Task directions
All of the entries are to be repeated exactly, with no pictures included.

*** Record extracts Section Begins ***

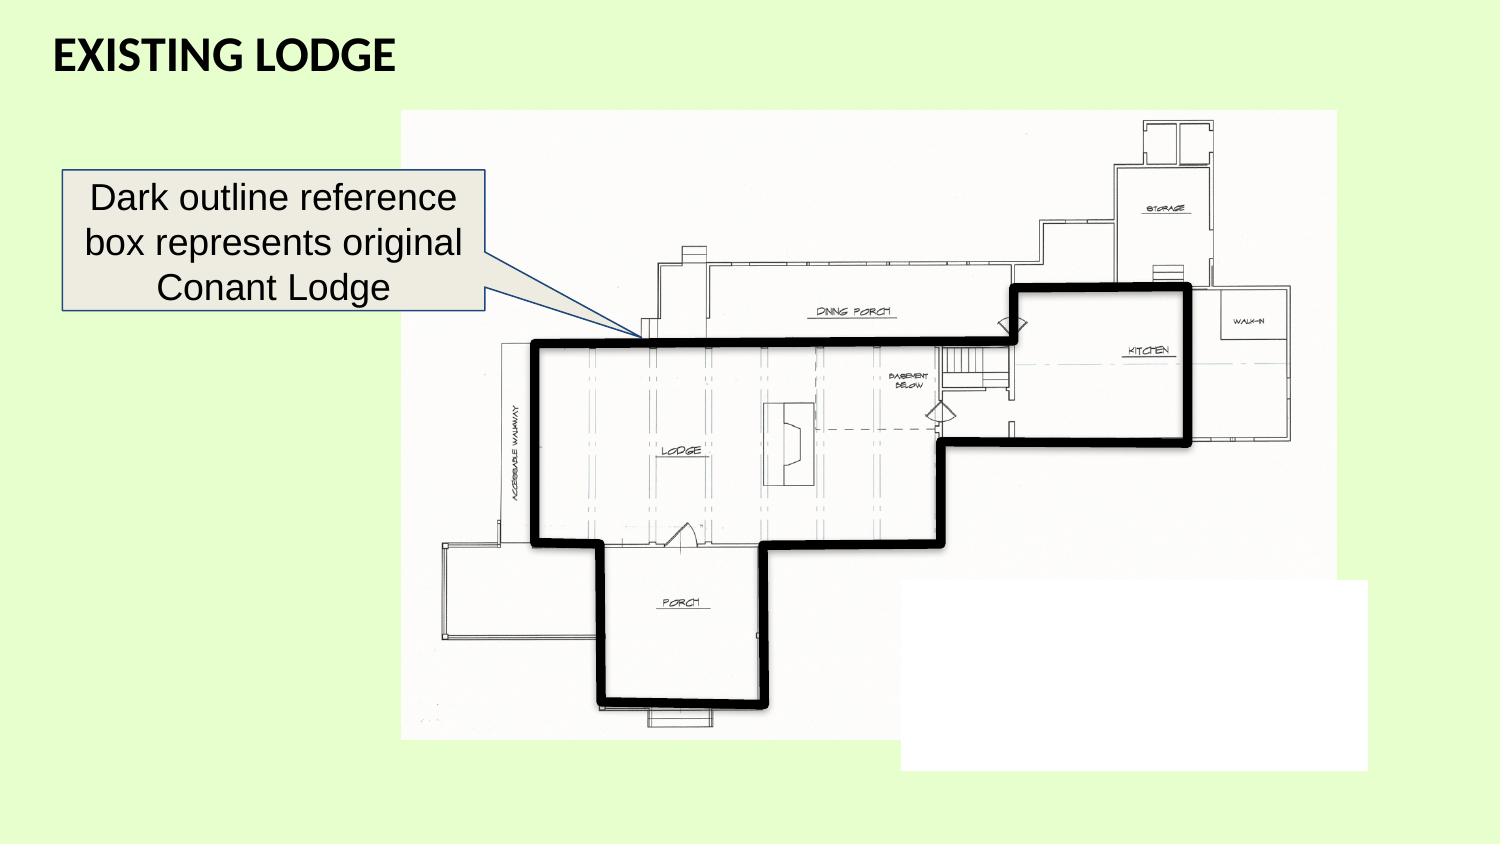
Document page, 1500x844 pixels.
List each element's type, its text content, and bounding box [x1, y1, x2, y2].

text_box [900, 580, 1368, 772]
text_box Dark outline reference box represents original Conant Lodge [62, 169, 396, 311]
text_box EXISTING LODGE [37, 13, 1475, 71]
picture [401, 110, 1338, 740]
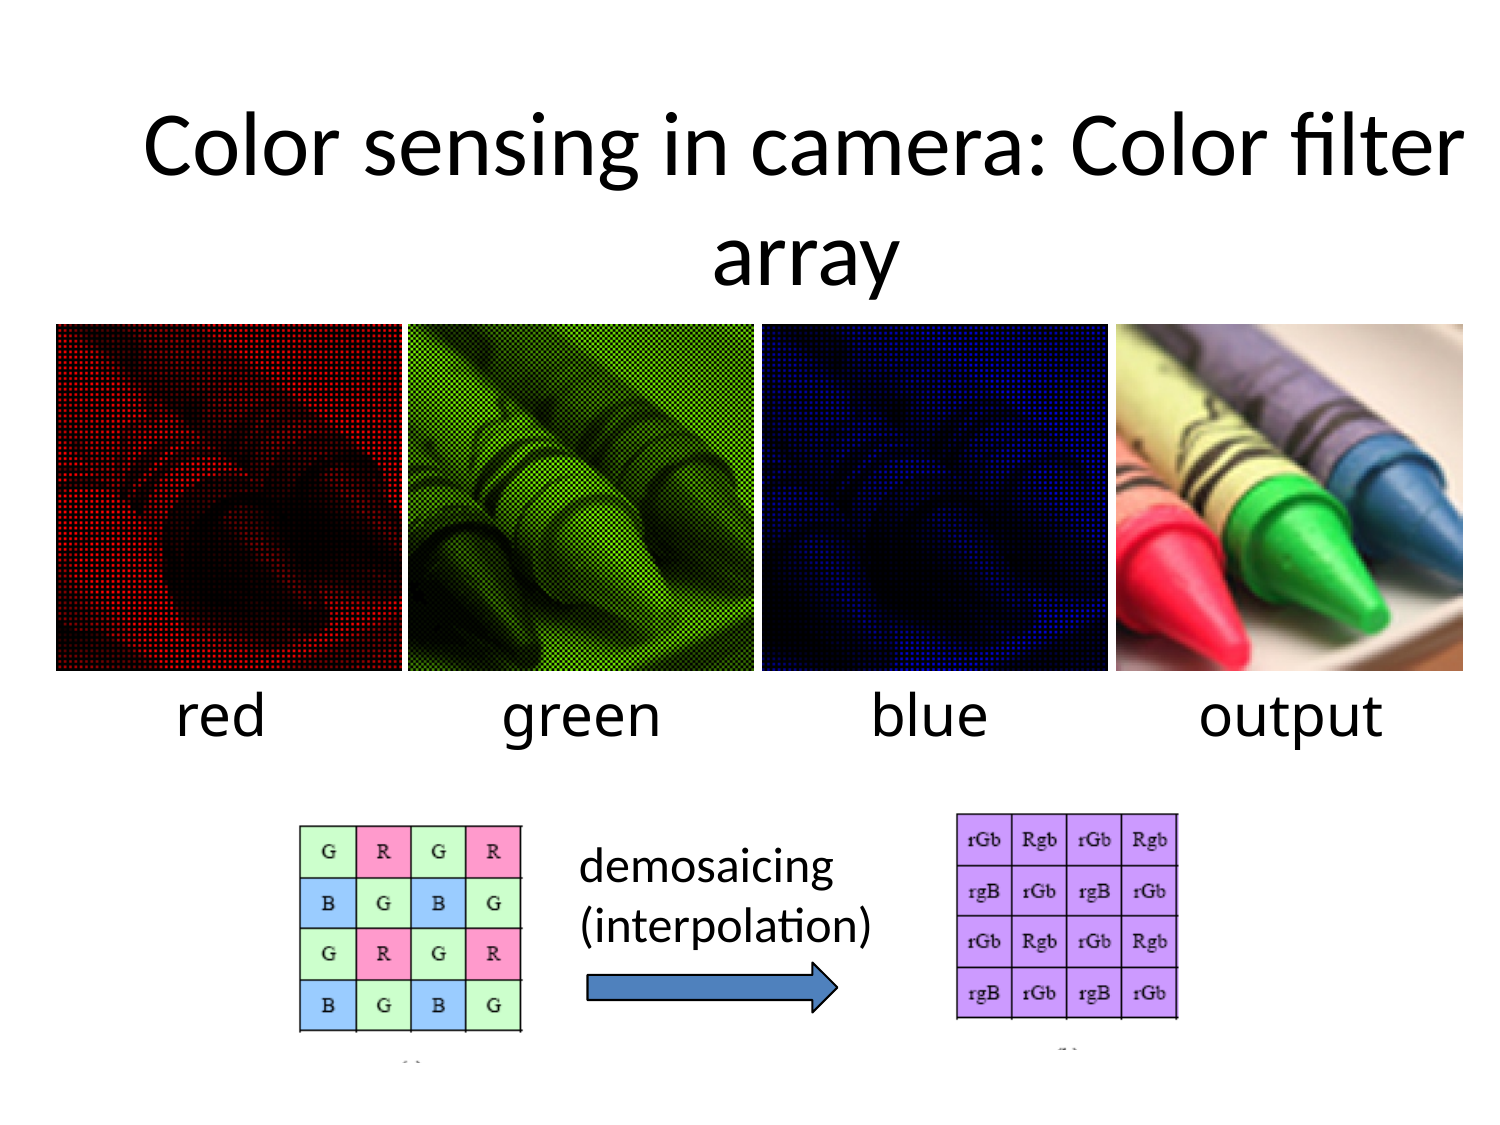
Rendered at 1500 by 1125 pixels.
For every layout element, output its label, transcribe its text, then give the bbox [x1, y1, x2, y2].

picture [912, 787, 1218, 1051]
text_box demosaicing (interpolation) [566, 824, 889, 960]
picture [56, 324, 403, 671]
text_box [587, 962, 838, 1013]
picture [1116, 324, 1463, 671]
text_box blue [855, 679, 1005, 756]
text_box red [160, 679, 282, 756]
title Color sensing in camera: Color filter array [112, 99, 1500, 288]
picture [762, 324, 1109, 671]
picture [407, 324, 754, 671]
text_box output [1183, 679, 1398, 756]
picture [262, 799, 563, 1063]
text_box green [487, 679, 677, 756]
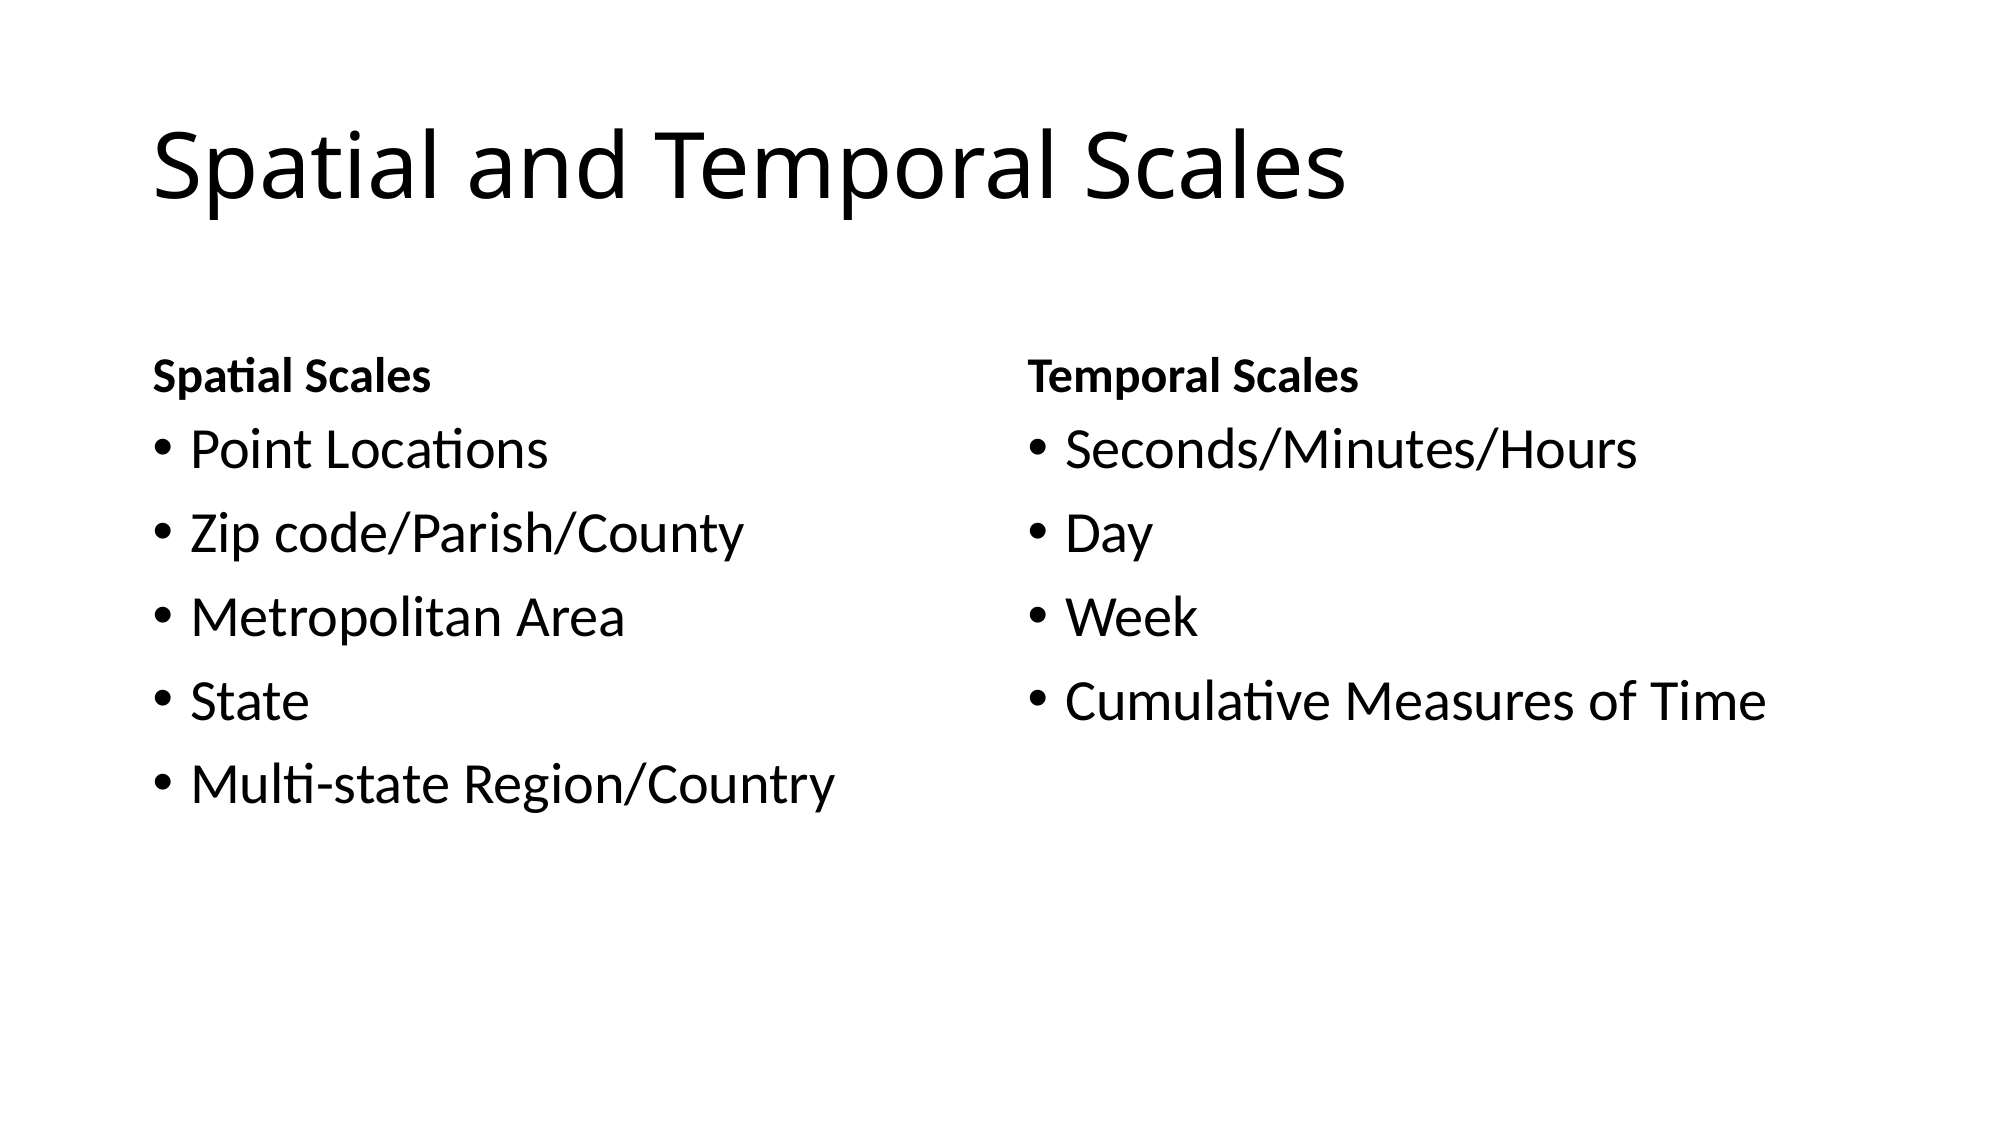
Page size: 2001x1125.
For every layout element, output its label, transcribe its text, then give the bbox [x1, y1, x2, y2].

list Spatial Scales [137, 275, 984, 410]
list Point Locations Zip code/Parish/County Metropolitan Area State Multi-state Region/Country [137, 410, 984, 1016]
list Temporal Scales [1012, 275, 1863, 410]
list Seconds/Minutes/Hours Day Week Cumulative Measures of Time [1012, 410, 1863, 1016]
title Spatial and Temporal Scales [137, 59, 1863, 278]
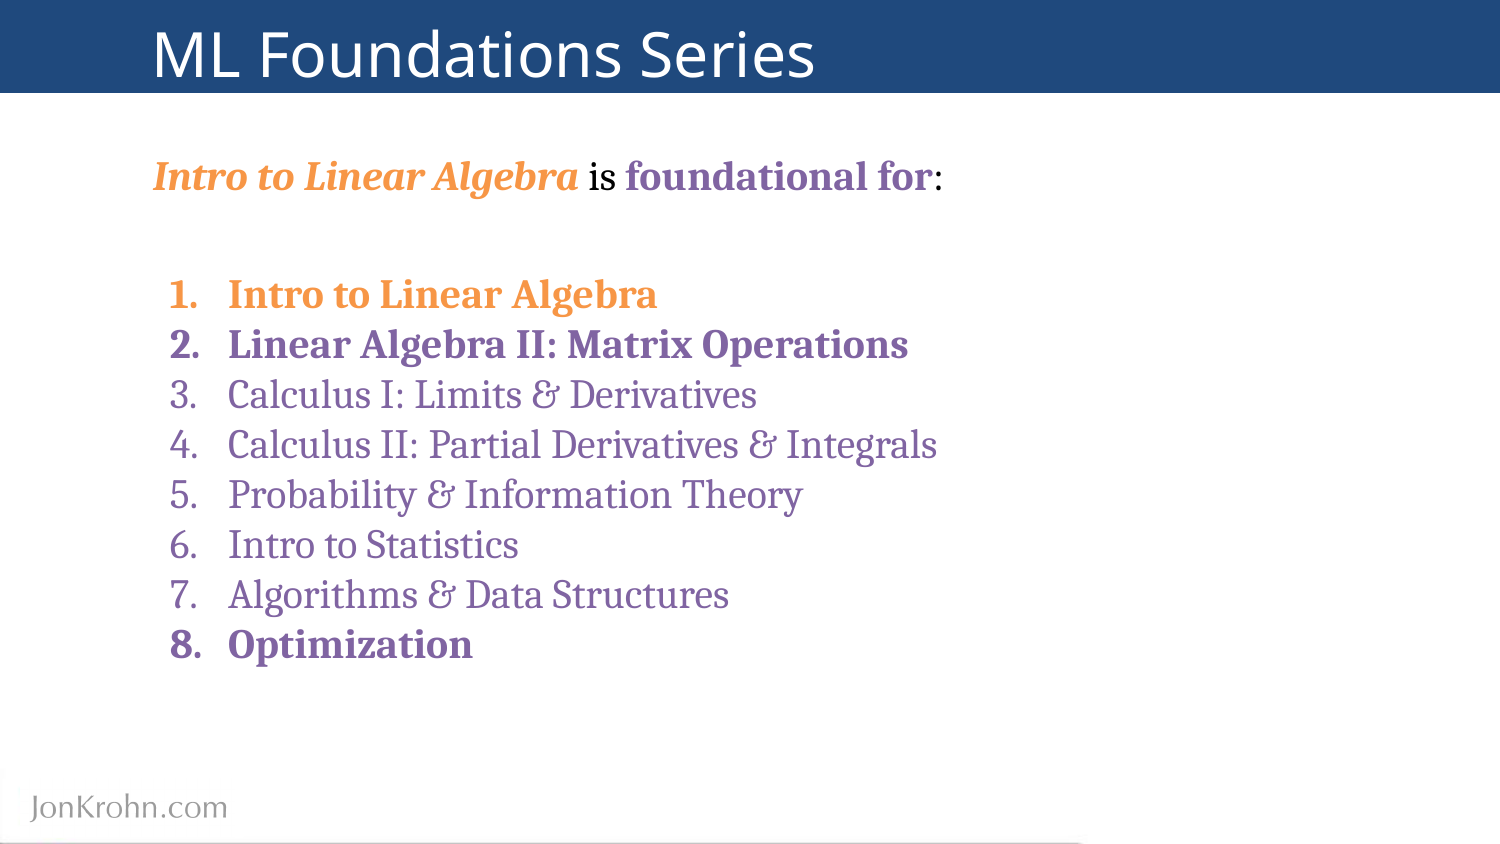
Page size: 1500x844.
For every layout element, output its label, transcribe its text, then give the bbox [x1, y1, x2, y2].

*** Record extracts Section Ends ***

Solution for this task
Document page, 1500x844 pixels.
List each element's type, its text content, and bounding box [x1, y1, x2, y2].

text_box [900, 580, 1368, 772]
text_box Dark outline reference box represents original Conant Lodge [62, 169, 396, 311]
text_box EXISTING LODGE [37, 13, 1475, 71]
picture [401, 110, 1338, 740]
Rendered at 1500 by 1125 pixels.
For every layout element, output its label, transcribe its text, then give the bbox [x1, y1, x2, y2].

picture [912, 787, 1218, 1051]
text_box demosaicing (interpolation) [566, 824, 889, 960]
picture [56, 324, 403, 671]
text_box [587, 962, 838, 1013]
picture [1116, 324, 1463, 671]
text_box blue [855, 679, 1005, 756]
text_box red [160, 679, 282, 756]
title Color sensing in camera: Color filter array [112, 99, 1500, 288]
picture [762, 324, 1109, 671]
picture [407, 324, 754, 671]
text_box output [1183, 679, 1398, 756]
picture [262, 799, 563, 1063]
text_box green [487, 679, 677, 756]
Page size: 2001x1125.
For every layout element, output its label, transcribe its text, then give the bbox [x1, y1, x2, y2].

list Spatial Scales [137, 275, 984, 410]
list Point Locations Zip code/Parish/County Metropolitan Area State Multi-state Region/Country [137, 410, 984, 1016]
list Temporal Scales [1012, 275, 1863, 410]
list Seconds/Minutes/Hours Day Week Cumulative Measures of Time [1012, 410, 1863, 1016]
title Spatial and Temporal Scales [137, 59, 1863, 278]
Page size: 1500x844.
For every layout element, output its label, transcribe its text, then give the bbox [x1, y1, x2, y2].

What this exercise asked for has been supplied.